Your goal:
Read the records below and report each line in which "wall" occurs.

(Task inputs)

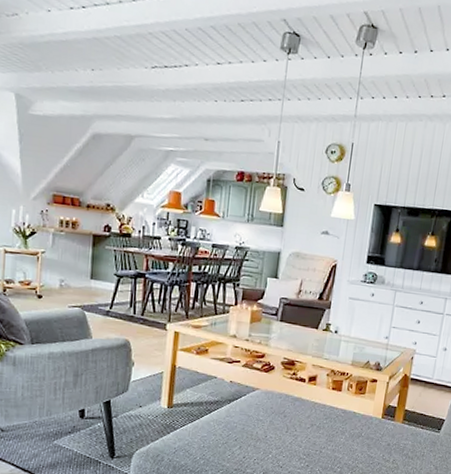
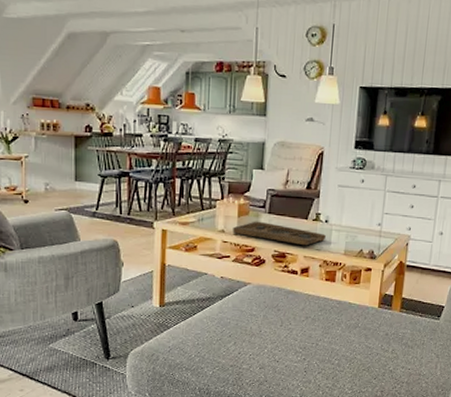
decorative tray: none [244,328,335,355] -> present [233,221,326,246]

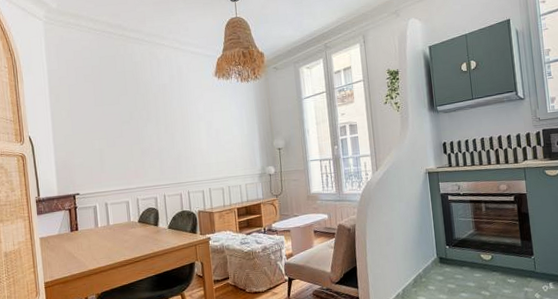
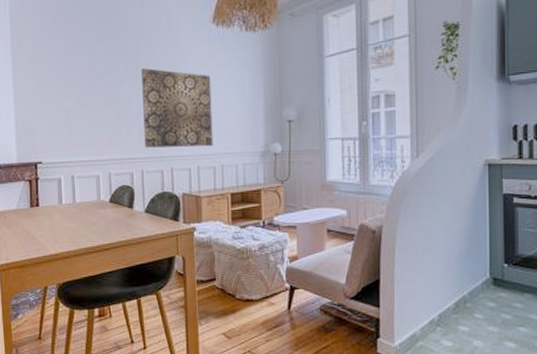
wall art: none [160,113,221,177] -> present [141,68,213,148]

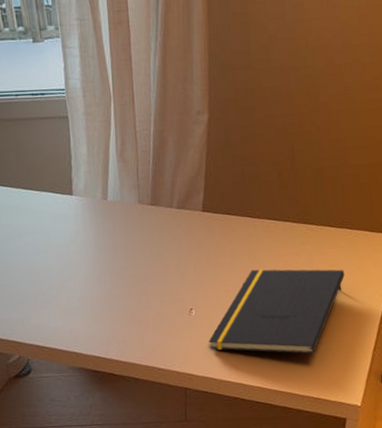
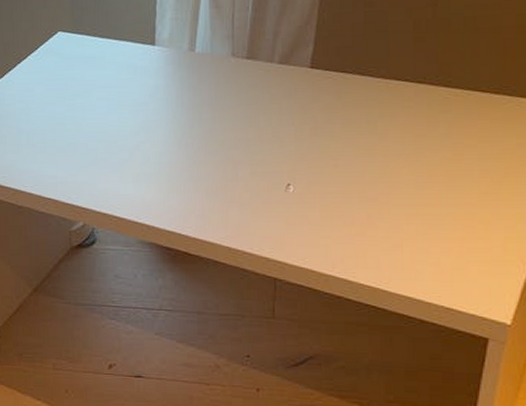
notepad: present [208,269,345,354] -> none [308,140,498,252]

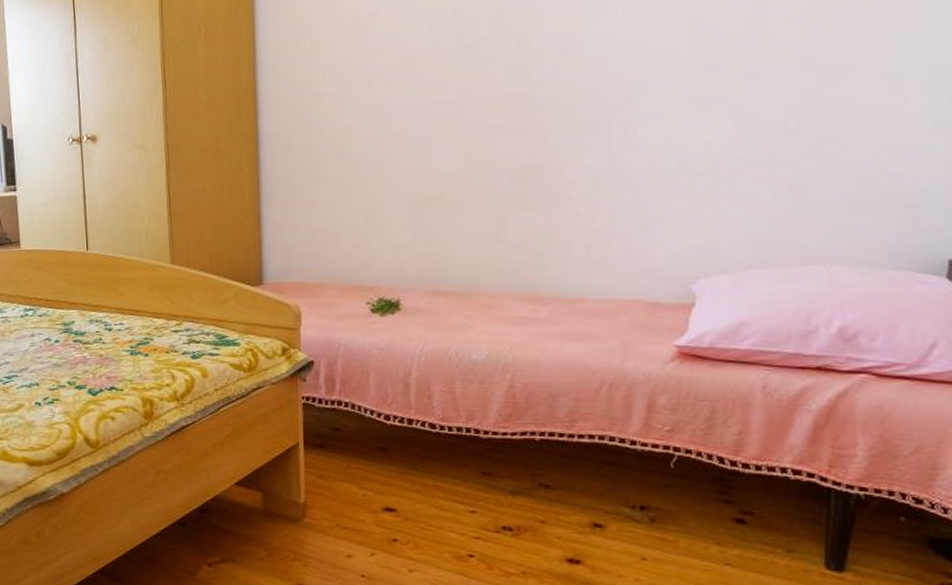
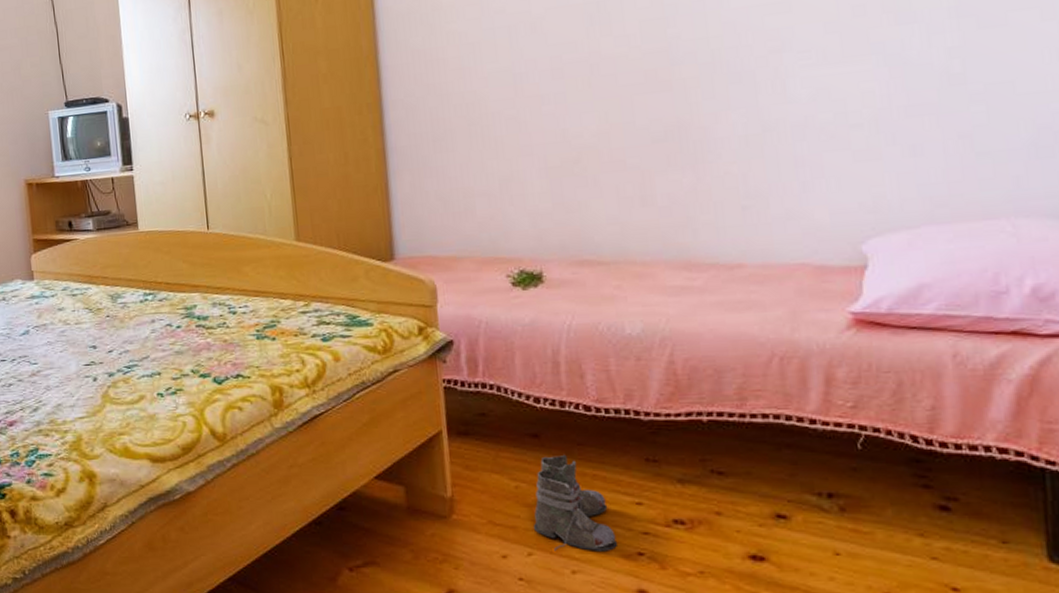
boots: none [376,466,452,553] -> present [533,454,618,551]

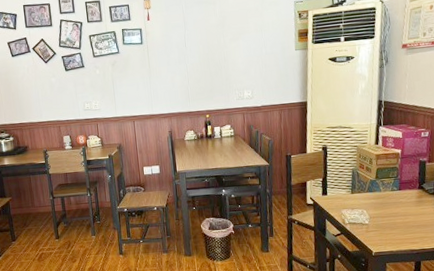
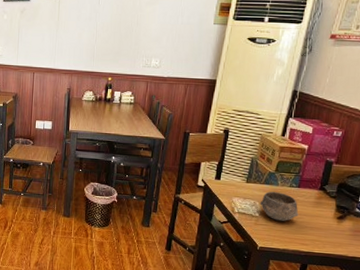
bowl: none [367,197,404,225] -> present [259,191,299,221]

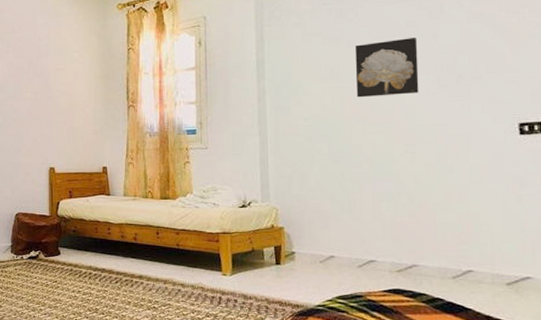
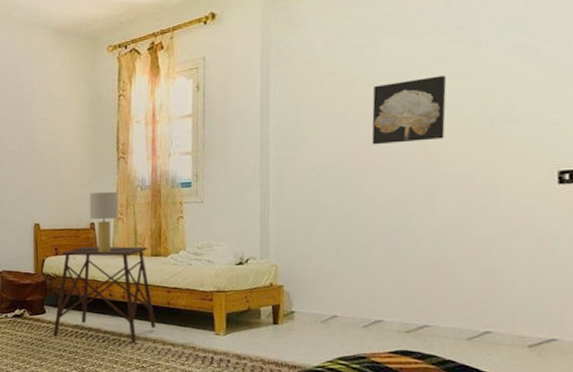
side table: none [67,190,167,285] -> present [52,247,156,344]
table lamp: none [86,137,146,196] -> present [72,191,136,253]

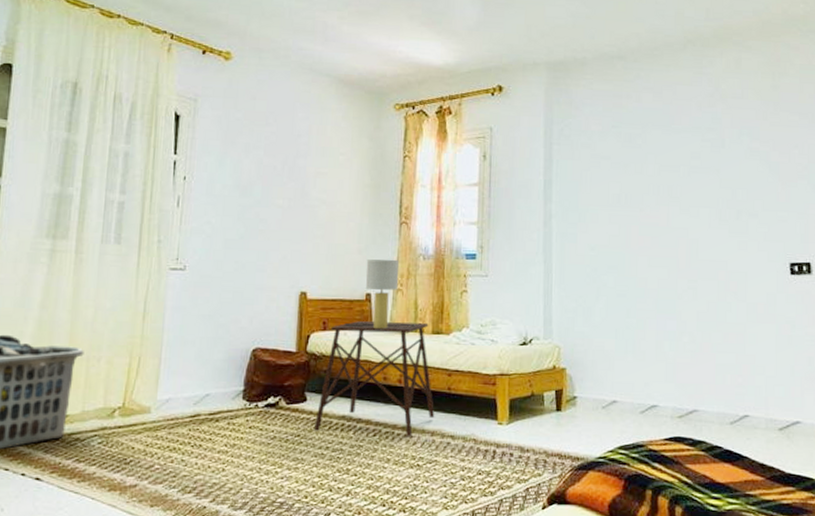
wall art: present [372,76,447,145] -> none [642,169,702,229]

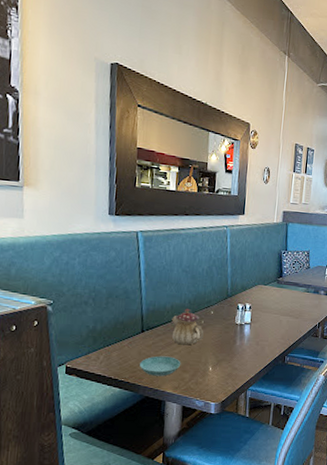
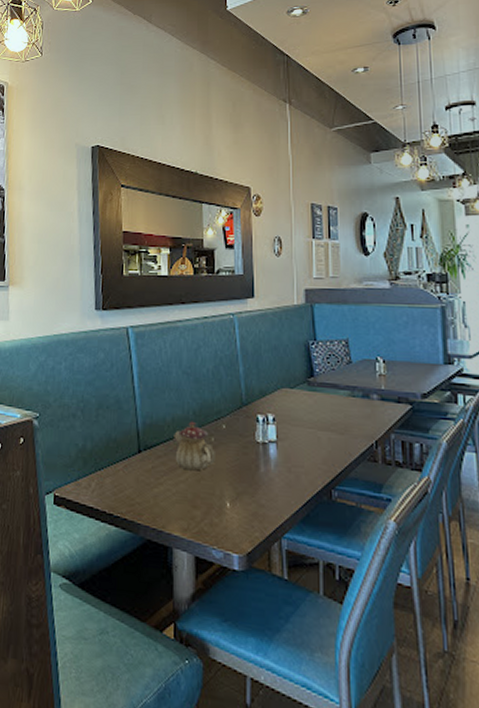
saucer: present [140,356,181,376] -> none [138,484,189,513]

(End Task inputs)

Exercise result:
wall art: none [160,113,221,177] -> present [141,68,213,148]
wall art: present [372,76,447,145] -> none [642,169,702,229]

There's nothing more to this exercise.